> [Text excerpt]
++++++
Then also we had armor piercing and point detonating.
The armor piercing was a separate shell.
Should we fire onto a tank on the ground, we used that.
I trained there in Camp Callan, and then I got some boils called carbuncles.
I lost part of my training so that when the training was finished, there were a few things I had not completed, so my unit at that time was sent to the CBI, and then in turn I was sent to Fort Bliss, Texas, and I went through another training, desert training, although the African campaign had at that time come to an end and it was quite going on in Italy and Sicily.
We did a training there which was basically desert training, and then from there I was sent out east to Fort George G. Meade, and then eventually shipped out of Boston up the east coast and across the North Atlantic to Liverpool.
There I got my first taste of the war.
As we landed and were unloading there at the dock, we heard these funny buzzings, and the dock people told us those are Hitler's buzz bombs.
Then we went in and we did some physical training there.
I got see the 101st Airborne, the 82nd Airborne.
They were always on double time, always.
I was so happy that we did plain marching.
Those boys, uphill or downhill, were double time.
Then...
I was a replacement in batteries.
456 Automatic Weapons Battalion Battery C had gone to make the initial invasion, hit a mine, lost two thirds of all personnel and two thirds of all equipment.
They were pulled back.
We regrouped and I became a part of that.
We went over to the beach... at the Utah beach.
The beach had been established, but the infantry was working at hedge roads, so that we were just a short way into the beach.
We did not get to set our guns up because much of the fields were mined and we didn't dare go in there, so we remained in column for maybe a week, and then came the bombing of Saint-Lo, which was something like 3,000 B-24s and B-17s came over there and bombed the city of Saint-Lo.
That was the German, very strong supply depot, and they used that to strengthen the resistance at the beach.
Once bombing of Saint-Lo was over, now General Patton was in England with a makeshift army.
Cardboard airbags that looked like tanks and guns.
- [Interviewer] Make-believe stuff.
- It was a big play.
Hitler swallowed it.
++++++
> [Provided material]
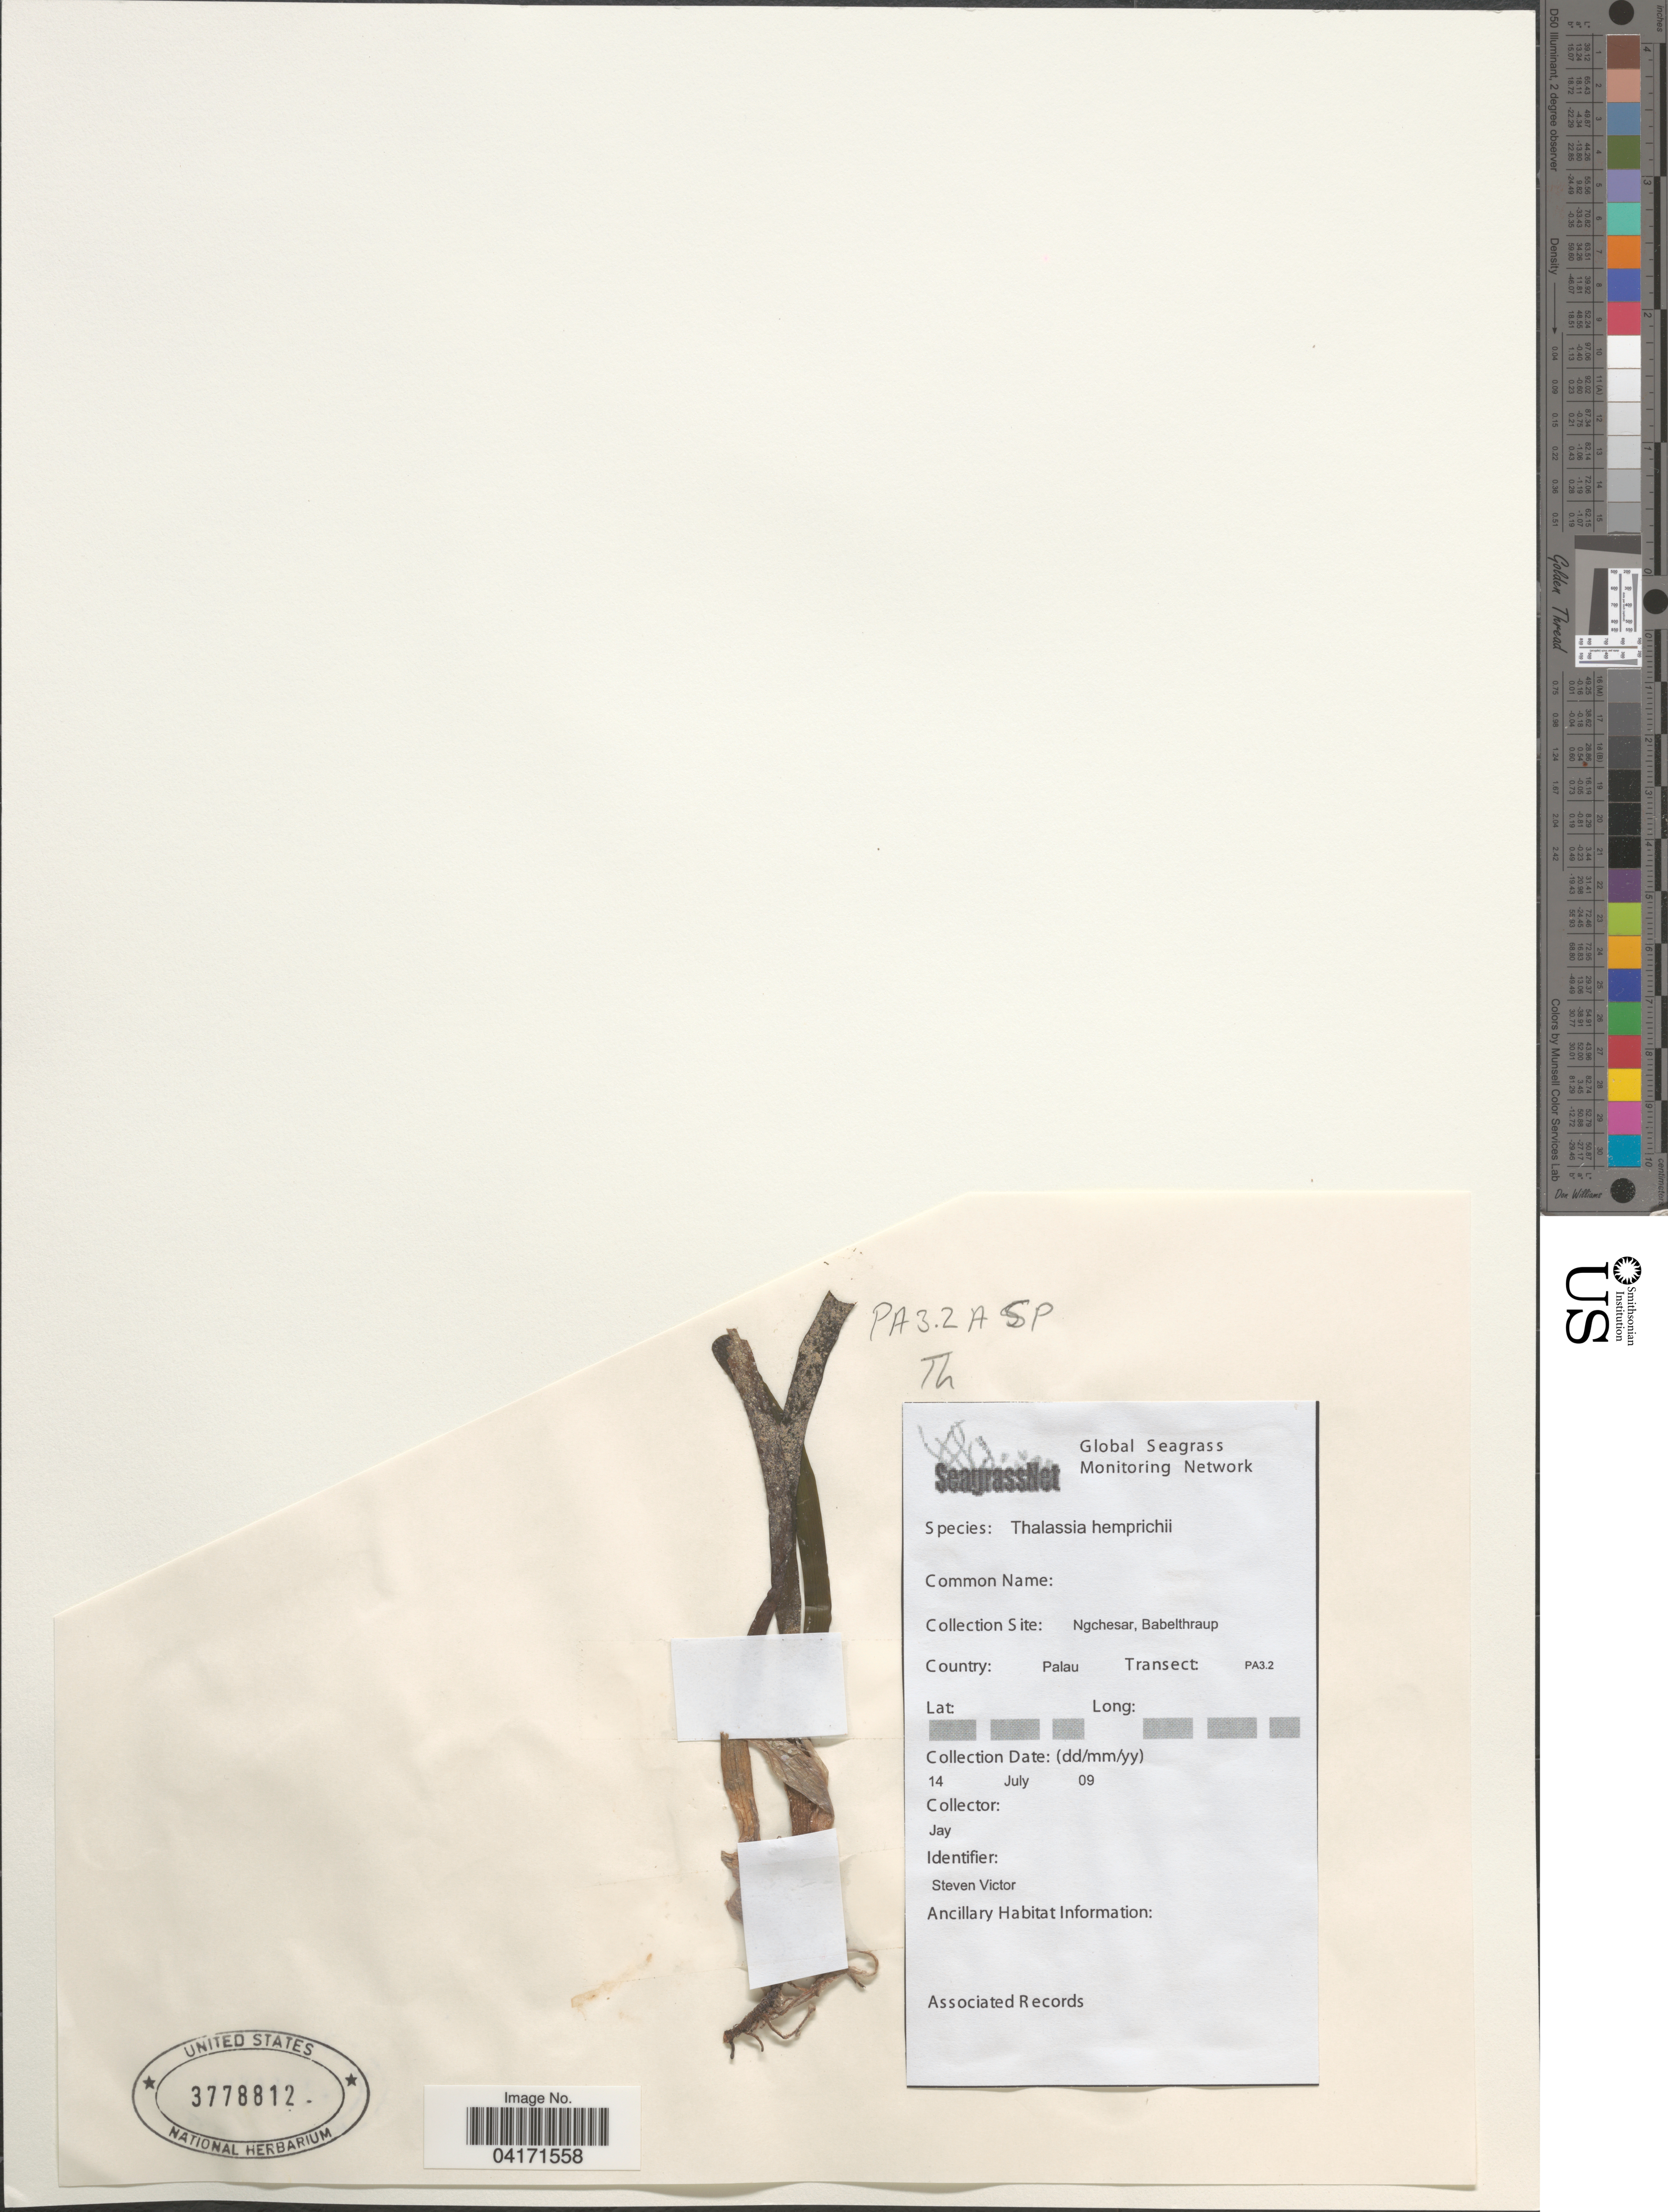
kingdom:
++++++
> [Required tasks]
A) Answer from the war recollection:
(i) To which post was the speaker sent for desert training?
(ii) What did the dock people at Liverpool say the buzzings were?
(iii) What share of its personnel did Battery C lose after hitting a mine?
B) Carry the war recollection further, picking up right after its final sentence.
The lines shown with the war recollection are separate material and are not part of it.

> [Responses to the exercise]
A)
(i) Fort Bliss, Texas
(ii) Hitler's buzz bombs
(iii) Two thirds

B)
He believed it, that the invasion, this was merely a sham, and the big invasion was going to happen there.
Then at the bombing of Saint-Lo, General Patton was given Third Army.
We were transferred from First Army to Third Army, and I was with them to the end of the war.
I was with the Third Army.
I have five major battle campaign that I was involved in.
That was Normandy, Southern France, Northern France, Belgium, the Ardennes.
- [Interviewer] All the way up to the Battle of the Bulge, from what I understand.
- Yeah.
- [Interviewer] That also.
- As an anti-aircraft unit, we were not assigned to any one.
We were sometime with one corps then transferred to another corps, wherever we were needed.
- [Interviewer] Could you say how many aircraft do you think that you participated in shooting down?
- [Dennis] We were credited with something like 36.
We had quite a number of possibles, because some of them limped off awful bad.
- [Interviewer] And most of them were ME-109?
- [Dennis] 109s and 190s, a few 190s.
They're harder to take down.
- [Interviewer] The 190s are?
- [Dennis] Yeah.
- [Interviewer] Because they're faster?
- [Dennis] Faster, and they did eventually arm the cockpits.
- [Interviewer] How about bombers?
Did you get a chance to shoot at very many of the bombers?
- [Dennis] No, we left that to the 90s.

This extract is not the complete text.